#### [Information shown]
-=-=-=-=-
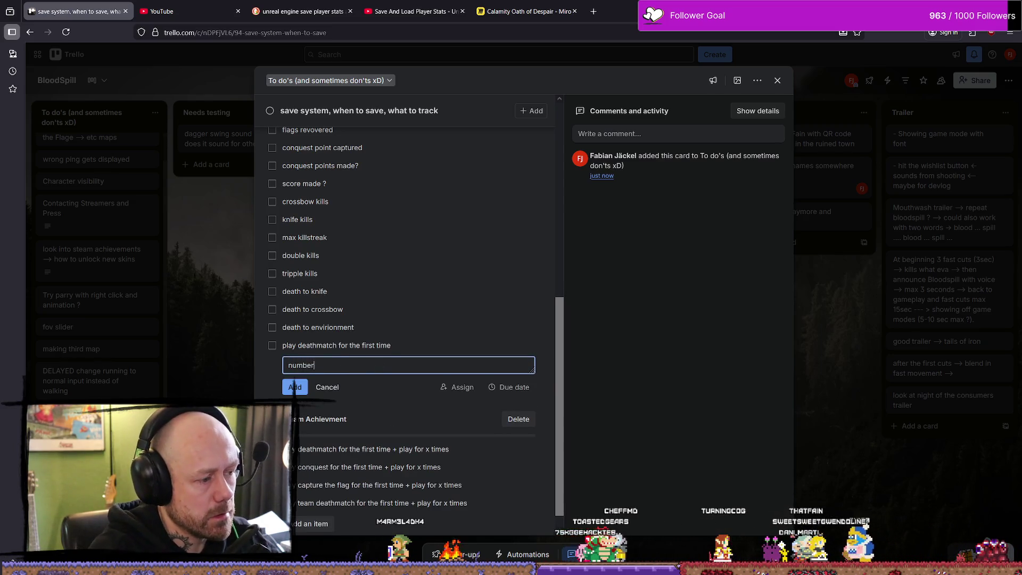
{"action": "type", "text": " of total matches"}
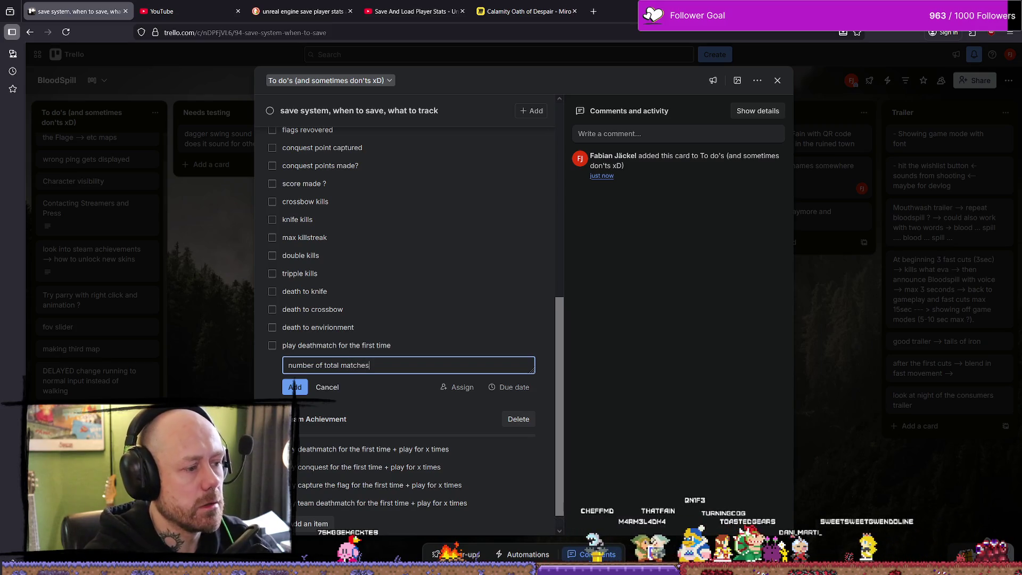
{"action": "left_click", "coordinate": [294, 387]}
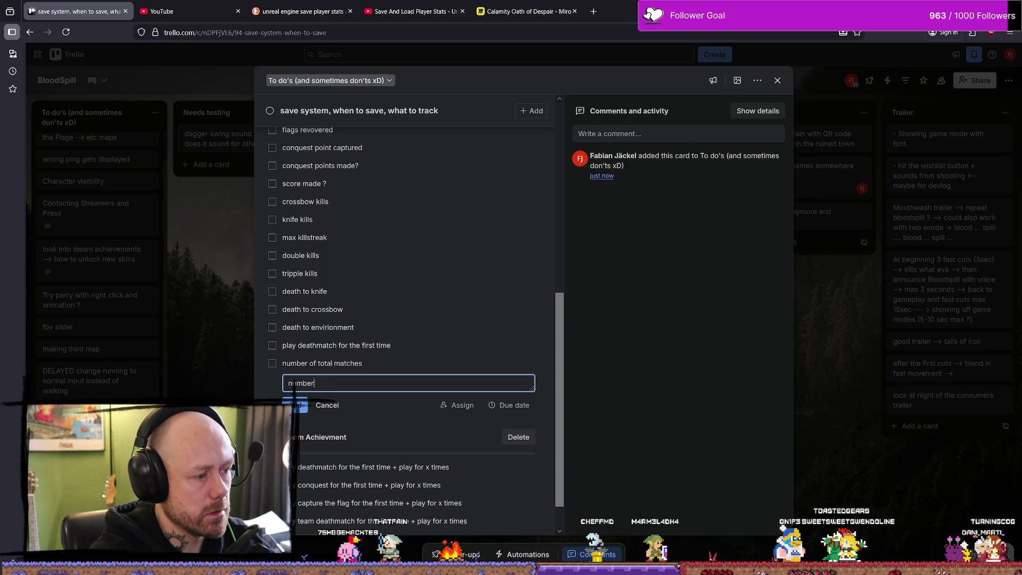
{"action": "type", "text": "number of"}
-=-=-=-=-
#### [About this task]
Retype all the material word for word while skipping any picture it contains.

#### [Exercise solution]
{"action": "type", "text": " of total matches"}
{"action": "left_click", "coordinate": [294, 387]}
{"action": "type", "text": "number of"}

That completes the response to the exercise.